(対象本文):

■ ■ ■

著者
曾根 三千彦
出版者
一般社団法人 日本耳鼻咽喉科学会
雑誌
日本耳鼻咽喉科学会会報 (ISSN:00306622)
巻号頁・発行日
vol.114, no.3, pp.114-120, 2011 (Released:2011-08-03)
参考文献数
43

近年胃食道逆流症 (gastroesophageal reflux disease: GERD) の増加が指摘されている本邦において, 逆流が関与した耳鼻咽喉科領域の疾患—咽喉頭酸逆流症 (Laryngopharyngeal reflux disease: LPRD)—も増加傾向にある. 逆流は咽喉頭に留まらず, 鼻副鼻腔から上咽頭さらには耳管から中耳腔にまで達し, 十二指腸内容液の逆流が関与した症例も認められている. GERDは胃内容物の逆流によって不快な症状や合併症を起こした状態と定義されており, 食道外症候群として喉頭炎・咽頭炎・副鼻腔炎・中耳炎が耳鼻咽喉科領域の疾患に含まれている. 過去の論文の評価から喉頭炎のみがGERDとの関連性を確認され, 他の疾患との関連性については推測段階に留まっており, 咽喉頭炎や自覚症状に対するプロトンポンプ阻害剤の効果も確定はしていない. 日本消化器病学会から発刊されたGERD診療ガイドラインでは, 上記疾患に加えて閉塞性睡眠時無呼吸症候群の原因の一つとしてGERDを挙げている. LPRD患者の生活の質 (QOL) は多方面にわたって低下しており, 局所所見よりも臨床症状と強く相関する傾向がある. GERDと同様にLPRDの治療では, 症状のコントロールとQOLの改善が目標である. そのためには耳鼻咽喉科医の的確な診断と治療が必要であり, LPRDの診療ガイドラインの作成も望まれる.

■ ■ ■

(提供データ):
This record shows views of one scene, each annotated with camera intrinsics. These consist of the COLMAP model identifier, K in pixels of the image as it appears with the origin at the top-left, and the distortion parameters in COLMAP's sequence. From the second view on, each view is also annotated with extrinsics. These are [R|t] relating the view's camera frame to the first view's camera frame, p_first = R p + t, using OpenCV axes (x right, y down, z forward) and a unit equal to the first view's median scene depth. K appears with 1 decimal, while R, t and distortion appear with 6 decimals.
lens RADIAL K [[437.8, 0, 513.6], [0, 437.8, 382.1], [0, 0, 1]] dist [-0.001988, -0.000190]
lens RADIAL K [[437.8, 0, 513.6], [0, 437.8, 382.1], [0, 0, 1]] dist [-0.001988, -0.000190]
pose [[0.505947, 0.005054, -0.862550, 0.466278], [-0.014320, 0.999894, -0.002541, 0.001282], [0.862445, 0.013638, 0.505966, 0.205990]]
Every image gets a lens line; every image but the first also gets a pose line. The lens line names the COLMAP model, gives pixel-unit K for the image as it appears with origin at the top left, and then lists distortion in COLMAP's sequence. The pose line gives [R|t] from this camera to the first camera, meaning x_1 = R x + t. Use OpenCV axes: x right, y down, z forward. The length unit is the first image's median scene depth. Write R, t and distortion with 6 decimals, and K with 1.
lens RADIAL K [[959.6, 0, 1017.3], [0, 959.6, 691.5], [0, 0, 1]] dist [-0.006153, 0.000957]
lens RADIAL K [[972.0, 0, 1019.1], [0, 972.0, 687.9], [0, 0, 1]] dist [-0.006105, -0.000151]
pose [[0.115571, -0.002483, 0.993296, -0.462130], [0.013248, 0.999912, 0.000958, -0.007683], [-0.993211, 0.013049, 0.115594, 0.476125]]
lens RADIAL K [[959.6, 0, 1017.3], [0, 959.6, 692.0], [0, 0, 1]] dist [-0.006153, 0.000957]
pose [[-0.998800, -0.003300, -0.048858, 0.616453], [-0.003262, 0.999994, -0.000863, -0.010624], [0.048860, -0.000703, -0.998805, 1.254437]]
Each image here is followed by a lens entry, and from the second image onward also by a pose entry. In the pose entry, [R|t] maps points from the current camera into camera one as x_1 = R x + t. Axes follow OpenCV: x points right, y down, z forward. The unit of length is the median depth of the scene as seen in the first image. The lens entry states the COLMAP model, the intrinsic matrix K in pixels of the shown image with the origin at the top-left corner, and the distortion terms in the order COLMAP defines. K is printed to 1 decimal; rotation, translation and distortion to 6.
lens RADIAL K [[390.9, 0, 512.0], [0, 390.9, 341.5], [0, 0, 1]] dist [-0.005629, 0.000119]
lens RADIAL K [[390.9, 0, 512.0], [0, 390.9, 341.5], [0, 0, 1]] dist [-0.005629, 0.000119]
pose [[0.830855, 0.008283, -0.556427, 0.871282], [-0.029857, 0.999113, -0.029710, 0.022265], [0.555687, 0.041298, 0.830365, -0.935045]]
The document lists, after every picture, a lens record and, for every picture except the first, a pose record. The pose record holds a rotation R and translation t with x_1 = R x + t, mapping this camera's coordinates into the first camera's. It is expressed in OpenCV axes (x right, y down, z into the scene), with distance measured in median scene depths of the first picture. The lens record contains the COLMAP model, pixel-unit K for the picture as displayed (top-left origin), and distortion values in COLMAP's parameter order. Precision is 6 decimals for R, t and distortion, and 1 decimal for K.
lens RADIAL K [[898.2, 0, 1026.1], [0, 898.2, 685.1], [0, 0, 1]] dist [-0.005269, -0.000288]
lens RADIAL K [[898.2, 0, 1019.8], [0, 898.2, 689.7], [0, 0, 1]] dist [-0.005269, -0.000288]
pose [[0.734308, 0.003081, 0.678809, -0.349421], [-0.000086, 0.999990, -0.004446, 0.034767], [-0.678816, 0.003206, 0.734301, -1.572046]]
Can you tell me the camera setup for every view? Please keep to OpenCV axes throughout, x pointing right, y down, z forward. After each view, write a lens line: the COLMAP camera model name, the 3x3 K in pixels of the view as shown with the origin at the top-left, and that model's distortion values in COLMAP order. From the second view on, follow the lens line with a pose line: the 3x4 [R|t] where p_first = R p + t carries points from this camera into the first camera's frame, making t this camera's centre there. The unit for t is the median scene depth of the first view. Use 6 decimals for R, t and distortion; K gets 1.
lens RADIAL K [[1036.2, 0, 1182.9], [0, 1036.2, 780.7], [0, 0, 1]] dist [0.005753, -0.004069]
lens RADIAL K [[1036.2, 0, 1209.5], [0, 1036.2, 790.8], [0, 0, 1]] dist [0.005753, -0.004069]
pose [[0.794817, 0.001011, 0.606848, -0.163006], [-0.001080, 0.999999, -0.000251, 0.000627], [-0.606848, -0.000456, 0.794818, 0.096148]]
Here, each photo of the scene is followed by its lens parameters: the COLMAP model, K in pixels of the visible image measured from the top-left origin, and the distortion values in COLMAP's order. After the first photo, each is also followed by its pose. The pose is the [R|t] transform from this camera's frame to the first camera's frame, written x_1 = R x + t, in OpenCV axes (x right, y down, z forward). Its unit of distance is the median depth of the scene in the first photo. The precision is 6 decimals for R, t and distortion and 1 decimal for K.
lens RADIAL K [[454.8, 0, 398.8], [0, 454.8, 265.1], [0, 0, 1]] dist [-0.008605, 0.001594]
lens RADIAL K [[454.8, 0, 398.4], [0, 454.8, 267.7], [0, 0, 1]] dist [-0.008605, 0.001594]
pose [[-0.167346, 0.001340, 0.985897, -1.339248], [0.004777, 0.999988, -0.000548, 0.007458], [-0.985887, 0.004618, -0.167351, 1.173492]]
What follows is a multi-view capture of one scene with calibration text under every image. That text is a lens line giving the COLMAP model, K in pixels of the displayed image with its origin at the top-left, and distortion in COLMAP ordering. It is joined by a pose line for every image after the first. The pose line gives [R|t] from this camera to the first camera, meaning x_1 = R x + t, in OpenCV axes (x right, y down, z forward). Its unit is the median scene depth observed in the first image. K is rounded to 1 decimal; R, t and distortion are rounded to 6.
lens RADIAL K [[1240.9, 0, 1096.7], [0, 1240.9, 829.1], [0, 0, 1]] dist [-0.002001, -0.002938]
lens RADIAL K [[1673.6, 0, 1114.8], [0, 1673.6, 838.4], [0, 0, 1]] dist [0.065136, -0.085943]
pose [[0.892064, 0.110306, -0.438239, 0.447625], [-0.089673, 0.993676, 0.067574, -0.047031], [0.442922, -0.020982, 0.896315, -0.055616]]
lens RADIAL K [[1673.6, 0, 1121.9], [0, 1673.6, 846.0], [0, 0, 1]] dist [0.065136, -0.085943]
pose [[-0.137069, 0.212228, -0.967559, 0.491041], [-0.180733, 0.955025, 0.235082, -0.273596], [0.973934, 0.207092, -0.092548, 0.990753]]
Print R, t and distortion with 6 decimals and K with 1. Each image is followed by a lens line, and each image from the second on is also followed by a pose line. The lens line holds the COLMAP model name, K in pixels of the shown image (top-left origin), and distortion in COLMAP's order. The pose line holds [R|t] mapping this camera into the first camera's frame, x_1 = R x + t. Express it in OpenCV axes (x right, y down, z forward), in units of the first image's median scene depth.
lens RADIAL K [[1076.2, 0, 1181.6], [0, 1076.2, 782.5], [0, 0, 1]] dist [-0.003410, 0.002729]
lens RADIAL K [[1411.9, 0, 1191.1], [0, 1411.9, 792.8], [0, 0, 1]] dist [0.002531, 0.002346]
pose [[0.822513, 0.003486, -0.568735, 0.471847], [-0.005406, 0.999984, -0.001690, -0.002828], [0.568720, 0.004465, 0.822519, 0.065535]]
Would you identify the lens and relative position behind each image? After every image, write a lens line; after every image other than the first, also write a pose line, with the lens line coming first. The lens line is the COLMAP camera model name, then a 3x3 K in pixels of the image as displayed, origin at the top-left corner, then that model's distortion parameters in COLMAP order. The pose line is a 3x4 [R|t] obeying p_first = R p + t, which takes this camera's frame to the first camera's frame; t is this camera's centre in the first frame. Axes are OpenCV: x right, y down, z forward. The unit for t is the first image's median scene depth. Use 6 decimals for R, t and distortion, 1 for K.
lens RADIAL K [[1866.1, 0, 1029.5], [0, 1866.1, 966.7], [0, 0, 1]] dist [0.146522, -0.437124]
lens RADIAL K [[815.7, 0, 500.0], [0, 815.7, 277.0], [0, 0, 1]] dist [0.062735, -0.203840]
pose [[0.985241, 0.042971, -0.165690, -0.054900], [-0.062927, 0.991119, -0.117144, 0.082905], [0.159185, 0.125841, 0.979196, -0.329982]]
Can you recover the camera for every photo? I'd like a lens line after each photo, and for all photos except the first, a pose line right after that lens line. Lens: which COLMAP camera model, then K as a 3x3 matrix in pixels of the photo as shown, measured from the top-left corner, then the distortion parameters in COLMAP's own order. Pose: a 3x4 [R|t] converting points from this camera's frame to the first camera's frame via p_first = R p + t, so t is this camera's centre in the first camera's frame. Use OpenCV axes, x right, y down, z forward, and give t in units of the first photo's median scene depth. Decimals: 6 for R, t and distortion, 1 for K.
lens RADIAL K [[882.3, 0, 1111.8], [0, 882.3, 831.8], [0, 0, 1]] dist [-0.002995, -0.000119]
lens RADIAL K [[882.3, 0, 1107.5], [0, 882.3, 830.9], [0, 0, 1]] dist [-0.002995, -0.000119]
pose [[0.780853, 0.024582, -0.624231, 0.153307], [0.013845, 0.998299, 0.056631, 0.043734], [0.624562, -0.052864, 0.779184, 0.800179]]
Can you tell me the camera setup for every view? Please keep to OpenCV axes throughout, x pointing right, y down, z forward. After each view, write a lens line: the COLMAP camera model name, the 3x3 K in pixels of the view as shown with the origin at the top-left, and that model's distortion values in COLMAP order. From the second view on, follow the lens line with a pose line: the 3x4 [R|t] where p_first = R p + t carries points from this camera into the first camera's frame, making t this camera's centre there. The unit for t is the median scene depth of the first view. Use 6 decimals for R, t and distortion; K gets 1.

■ ■ ■

(課題一覧):
(A) 対象本文に基づき、次の問いに答えよ。
(i) 掲載誌の巻・号・頁はどう記載されているか。
(ii) 過去の論文の評価からGERDとの関連性が確認された疾患は何か。
(iii) GERD診療ガイドラインを発刊した団体はどこか。
(B) 対象本文において、GERDの食道外症候群として耳鼻咽喉科領域の疾患に含まれているものをすべて挙げよ。

(項目別解答):
(A)
(i) vol.114, no.3, pp.114-120
(ii) 喉頭炎
(iii) 日本消化器病学会

(B) 喉頭炎、咽頭炎、副鼻腔炎、中耳炎